C’est donc sans trop d’étonnement que je prends régulièrement connaissance des propos de divers intervenants qui déplorent que la culture ait acquis, selon eux, le statut de «vache sacrée».

Ils se réfèrent, notamment, aux décisions de ne pas fermer les Conservatoires régionaux ou de ne pas transférer Télé-Québec sur le web, deux idées qui auraient non seulement détruit ces institutions mais qui n’auraient produit aucune économie significative immédiate, la seule chose après laquelle court ce triste gouvernement. La Culture est, d’après eux, une «impénétrable forteresse» où l’argent coule à flots et où l’on soutient financièrement mille et une frivolités. Rien n’est pourtant plus faux!

Alors que les dépenses du gouvernement du Québec en santé et en services sociaux ont augmenté de 40 % depuis 2006, celles en culture n’ont augmenté que de 11 %, soit deux fois moins que le PIB, à 26 %, selon Pierre Emmanuel Paradis et Pierre Fortin.

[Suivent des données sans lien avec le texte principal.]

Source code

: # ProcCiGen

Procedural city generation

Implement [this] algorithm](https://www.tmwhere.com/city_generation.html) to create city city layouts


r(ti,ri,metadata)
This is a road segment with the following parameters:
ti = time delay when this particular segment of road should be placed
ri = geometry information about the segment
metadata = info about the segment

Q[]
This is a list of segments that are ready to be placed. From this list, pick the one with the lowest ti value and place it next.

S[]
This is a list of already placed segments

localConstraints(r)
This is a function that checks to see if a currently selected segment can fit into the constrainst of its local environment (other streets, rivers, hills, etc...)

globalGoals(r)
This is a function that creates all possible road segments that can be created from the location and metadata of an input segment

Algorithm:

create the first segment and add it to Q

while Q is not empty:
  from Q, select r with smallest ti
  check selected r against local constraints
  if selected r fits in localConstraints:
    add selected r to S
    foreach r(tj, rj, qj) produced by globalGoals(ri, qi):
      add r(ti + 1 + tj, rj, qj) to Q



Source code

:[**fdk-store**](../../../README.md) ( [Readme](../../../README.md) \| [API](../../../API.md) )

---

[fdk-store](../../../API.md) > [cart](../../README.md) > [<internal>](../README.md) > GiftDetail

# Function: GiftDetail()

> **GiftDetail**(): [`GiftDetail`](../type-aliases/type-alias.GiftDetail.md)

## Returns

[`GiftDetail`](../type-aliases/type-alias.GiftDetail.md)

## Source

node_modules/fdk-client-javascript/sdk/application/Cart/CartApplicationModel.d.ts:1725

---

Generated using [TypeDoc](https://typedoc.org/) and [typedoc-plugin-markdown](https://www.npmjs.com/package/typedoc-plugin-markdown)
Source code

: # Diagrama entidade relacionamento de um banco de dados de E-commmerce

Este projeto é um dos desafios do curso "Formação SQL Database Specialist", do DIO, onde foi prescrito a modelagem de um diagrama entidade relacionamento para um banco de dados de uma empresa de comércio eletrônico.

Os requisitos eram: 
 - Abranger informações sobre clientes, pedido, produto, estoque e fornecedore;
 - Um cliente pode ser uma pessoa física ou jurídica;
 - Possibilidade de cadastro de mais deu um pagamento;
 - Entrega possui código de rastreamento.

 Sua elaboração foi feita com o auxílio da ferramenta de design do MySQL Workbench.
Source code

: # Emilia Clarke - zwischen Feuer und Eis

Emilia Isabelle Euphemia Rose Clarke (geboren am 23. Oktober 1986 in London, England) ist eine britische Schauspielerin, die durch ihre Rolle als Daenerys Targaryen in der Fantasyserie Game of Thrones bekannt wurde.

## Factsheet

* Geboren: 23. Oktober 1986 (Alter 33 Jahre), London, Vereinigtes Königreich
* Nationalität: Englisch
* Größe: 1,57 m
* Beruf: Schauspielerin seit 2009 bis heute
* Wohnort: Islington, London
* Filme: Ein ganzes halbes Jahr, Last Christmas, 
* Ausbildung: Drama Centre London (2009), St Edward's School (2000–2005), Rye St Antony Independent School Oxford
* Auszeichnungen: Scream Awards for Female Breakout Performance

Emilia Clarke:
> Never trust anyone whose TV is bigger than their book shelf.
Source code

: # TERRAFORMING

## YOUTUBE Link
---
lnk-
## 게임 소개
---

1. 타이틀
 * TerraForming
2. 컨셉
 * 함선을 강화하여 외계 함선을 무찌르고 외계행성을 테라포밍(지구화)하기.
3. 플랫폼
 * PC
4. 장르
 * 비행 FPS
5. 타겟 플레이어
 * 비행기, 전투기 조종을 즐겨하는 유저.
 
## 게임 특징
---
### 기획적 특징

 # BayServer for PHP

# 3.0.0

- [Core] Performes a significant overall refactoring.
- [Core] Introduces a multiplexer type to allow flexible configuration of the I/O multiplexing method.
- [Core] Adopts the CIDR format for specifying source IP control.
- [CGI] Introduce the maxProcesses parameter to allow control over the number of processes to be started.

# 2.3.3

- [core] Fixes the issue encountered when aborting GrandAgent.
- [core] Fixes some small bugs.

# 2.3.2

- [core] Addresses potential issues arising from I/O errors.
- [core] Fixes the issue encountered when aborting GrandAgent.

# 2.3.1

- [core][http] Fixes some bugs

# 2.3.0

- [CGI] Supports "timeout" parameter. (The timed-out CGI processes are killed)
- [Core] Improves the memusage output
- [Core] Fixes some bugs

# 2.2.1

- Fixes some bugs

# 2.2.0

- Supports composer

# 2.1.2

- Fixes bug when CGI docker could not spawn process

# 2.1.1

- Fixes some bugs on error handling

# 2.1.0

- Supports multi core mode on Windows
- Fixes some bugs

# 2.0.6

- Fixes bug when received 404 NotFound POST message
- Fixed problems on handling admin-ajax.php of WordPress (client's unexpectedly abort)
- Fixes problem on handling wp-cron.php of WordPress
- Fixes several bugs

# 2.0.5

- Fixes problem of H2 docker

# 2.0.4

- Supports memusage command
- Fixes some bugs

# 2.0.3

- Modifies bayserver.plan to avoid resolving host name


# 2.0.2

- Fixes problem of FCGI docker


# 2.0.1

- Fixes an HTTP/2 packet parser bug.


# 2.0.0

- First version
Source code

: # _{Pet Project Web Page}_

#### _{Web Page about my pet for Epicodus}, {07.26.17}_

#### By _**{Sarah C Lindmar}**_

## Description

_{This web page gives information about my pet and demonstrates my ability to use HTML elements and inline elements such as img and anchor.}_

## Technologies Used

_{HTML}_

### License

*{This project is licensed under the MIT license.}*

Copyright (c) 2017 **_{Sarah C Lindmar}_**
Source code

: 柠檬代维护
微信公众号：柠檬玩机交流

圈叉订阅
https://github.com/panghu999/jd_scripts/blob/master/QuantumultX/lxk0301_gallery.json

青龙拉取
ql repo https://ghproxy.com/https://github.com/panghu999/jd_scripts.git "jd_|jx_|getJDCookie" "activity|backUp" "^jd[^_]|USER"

Ces économistes n’hésitent pas un instant à dire que la Culture a «commencé depuis longtemps à “faire sa part” pour aider à redresser les finances de l’État».

Malgré un contrat

Et pourtant! De toutes les mesures budgétaires annoncées par le gouvernement Couillard, l’une d’entre elles est venue frapper de plein front la culture, soit la réduction de 20 % des crédits d’impôts aux entreprises, touchant les secteurs de la télévision et du cinéma. Sans compter les compressions qui seront à venir en 2015.

Ainsi, malgré d’innombrables promesses et engagements, annoncés au budget de 2012, réannoncés par le Parti libéral, en pleine campagne électorale en 2014, malgré un contrat en bonne et due forme, on s’apprête à mettre la hache dans le projet de théâtre porté par l’un des plus grands ambassadeurs culturels du Québec, Robert Lepage, qui est au théâtre ce que Céline Dion est à la chanson et ce que le Cirque du Soleil est aux arts du cirque.

Enfant pauvre

Ceci, alors que la culture fait toujours figure d’enfant pauvre au budget du Québec, loin de ce fameux 1 % du budget des dépenses qu’on croyait acquis, avec quelque 669 millions $ pour 2014-2015, sur un budget de plus de 74,5 milliards $.

Qu’on se le dise, l’élimination pure et simple du ministère de la Culture et des Communications et, tant qu’à faire, des Relations internationales, du Tourisme et de l’Environnement ne permettrait même pas d’éponger la moitié du déficit actuel du gouvernement du Québec. Il faudra donc que le ministre Coiteux et ses fonctionnaires du Conseil du Trésor qui ont littéralement pris le contrôle du gouvernement Couillard- les ministres n’étant plus que des exécutants de leur volonté- se tournent vers d’autres proies plus en chair. Mais c’est si bon de manger de l’artiste, n’est-ce pas?